On Tue, Jul 03, 2018 at 05:09:38PM +0200, Andreas Färber wrote:
> Am 03.07.2018 um 16:50 schrieb Mark Brown:

> >> 2) This SPI device is in turn exposing the two SPI masters that you
> >> already found below, and I didn't see a sane way to split that code out
> >> into drivers/spi/, so it's in drivers/net/lora/ here - has there been
> >> any precedence either way?

> > A MFD?

> I know of mfd, but how would the the the net vs. spi pieces interact
> then? Some functions would need to be exported then or is there an
> easier way without needing to set a cross-module API in stone?

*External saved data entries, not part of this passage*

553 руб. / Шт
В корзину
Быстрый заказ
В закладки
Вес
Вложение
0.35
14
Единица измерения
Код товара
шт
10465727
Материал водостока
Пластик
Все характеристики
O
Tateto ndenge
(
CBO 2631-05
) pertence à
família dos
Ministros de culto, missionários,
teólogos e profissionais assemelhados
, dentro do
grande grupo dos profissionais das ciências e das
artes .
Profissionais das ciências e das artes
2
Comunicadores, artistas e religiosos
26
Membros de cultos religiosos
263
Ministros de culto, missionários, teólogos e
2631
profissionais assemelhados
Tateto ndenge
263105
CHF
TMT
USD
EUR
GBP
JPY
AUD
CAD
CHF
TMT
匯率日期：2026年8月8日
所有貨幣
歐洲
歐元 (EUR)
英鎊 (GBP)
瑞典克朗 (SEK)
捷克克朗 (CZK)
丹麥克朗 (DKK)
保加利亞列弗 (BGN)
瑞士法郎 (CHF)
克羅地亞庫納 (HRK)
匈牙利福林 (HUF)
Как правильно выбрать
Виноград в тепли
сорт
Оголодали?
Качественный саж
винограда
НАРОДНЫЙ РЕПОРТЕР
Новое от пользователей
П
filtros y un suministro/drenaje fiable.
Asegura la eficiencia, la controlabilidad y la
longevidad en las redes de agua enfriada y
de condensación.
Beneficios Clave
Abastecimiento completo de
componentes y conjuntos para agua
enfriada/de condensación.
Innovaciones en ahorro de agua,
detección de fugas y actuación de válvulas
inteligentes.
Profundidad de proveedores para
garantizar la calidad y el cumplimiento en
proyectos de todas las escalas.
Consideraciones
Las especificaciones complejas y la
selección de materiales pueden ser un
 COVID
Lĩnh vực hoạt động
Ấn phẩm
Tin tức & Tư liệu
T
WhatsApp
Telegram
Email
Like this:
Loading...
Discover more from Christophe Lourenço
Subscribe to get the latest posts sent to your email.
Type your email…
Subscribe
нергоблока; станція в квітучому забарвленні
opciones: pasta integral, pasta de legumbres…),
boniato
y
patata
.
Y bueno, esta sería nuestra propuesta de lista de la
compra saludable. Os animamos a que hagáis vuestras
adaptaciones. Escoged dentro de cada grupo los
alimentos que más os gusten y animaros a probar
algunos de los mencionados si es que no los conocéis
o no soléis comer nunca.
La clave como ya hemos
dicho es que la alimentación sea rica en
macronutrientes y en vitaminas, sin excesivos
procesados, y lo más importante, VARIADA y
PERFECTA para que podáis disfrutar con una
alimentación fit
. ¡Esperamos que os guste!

It's an in-kernel ABI it's not exactly set in stone but yeah, you'll
need some interface.  A lot of devices work by having the children know
that they're part of a MFD and fish things out of the parent device,
either the pdata or (in the common case where the MFD bit mostly just
instantiates subdevices and holds a regmap) with dev_get_regmap().

> > A register map would work just as well here, we already have plenty of
> > devices that abstract at this level (most obviously the I2C/SPI devices
> > that use it to offer both interfaces with a single core driver).

> The address and data registers together form a two-byte SPI message!

> It is transmitted by writing to the CS register.

> The received data is afterwards available in another register.

Right, but it seems from the code that the hardware understands that
it's formatting register I/O and not just shifting in and out a byte
stream which is what a SPI controller does.  I'd not be surprised to
learn that the register you're calling a chip select register is a
strobe that initiates the transfer (and that this may be some of the
difficulty you're having with handling it in the way the framework
expects), the pattern with writing 1 followed immediately by 0 is a bit
of a flag here.

I've seen such before hardware where I know it was intentionally
designed that way so it wouldn't be totally surprising.